Beberapa daerah yang biasanya punya tradisi malamang jelang Ramadan, seperti Padang Pariaman, Pariaman, Padang, Agam dan sejumlah daerah lain.

Salah seorang warga Padang Pariaman, Yanti (40) menyampaikan saat menjelang Ramadan 1445 Hijriah ini, ia dan keluarga akan malamang tiga hari jelang Ramadan.

"Iya belum, tapi nanti rencana beberapa hari lagi," ujarnya, Rabu (6/3/2024).

Menurutnya, memasak lemang di Minangkabau memiliki makna tersendiri, yakni menjalin silaturahmi dengan keluarga dan kerabat.

Sebab, kata Yanti, lemang yang sudah masak nantinya akan diantar ke rumah orangtua, mertua, dan saudara-saudara lainnya.

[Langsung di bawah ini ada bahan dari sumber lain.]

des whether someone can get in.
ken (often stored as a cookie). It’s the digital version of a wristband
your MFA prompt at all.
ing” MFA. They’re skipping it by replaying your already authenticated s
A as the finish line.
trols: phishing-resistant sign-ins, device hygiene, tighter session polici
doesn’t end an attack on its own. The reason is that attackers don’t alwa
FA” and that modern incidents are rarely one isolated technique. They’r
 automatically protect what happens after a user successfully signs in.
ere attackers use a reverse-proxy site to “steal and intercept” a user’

"Iya tradisinya di sini seperti itu, karena memang itu tujuannya kita masak," sebutnya.

Tradisi malamang tak hanya menjelang Ramadan, tetapi juga ketika maulid nabi. Kemudian juga saat menjelang Idul Fitri.

Saat ini, lemang tak hanya memiliki rasa original yakni beras ketan dan santan, juga terdapat beberapa varian lain yakni rasa pisang, lamang galamai yang terbuat dari tepung beras.

 

 
2 dari 2 halaman

Asal Mula 'Malamang'

Banyak tetua bilang, tradisi malamang telah berlangsung sejak ratusan tahun silam dan diwarisi secara turun temurun sampai sekarang.

Menurut Tambo atau kisah yang meriwayatkan tentang asal usul dan kejadian masa lalu di Minangkabau, tradisi malamang bermula saat Syekh Burhanuddin rajin berkunjung ke rumah-rumah penduduk untuk bersilaturrahmi dan menyiarkan agama Islam.

Kemudian beliau sering disuguhi makanan. Namun, Syekh Burhanuddin menyarankan kepada setiap masyarakat yang dikunjunginya agar mencari bambu, lalu memberikan alas daun pisang muda.

Kemudian beras ketan putih dan santan lalu dimasukkan ke dalamnya, lalu dipanggang di atas tungku kayu bakar.

Syekh Burhanuddin menyarankan kepada setiap masyarakat agar menyajikan makanan lamang ini menjadi simbol makanan yang dihidangkan dalam silaturahmi.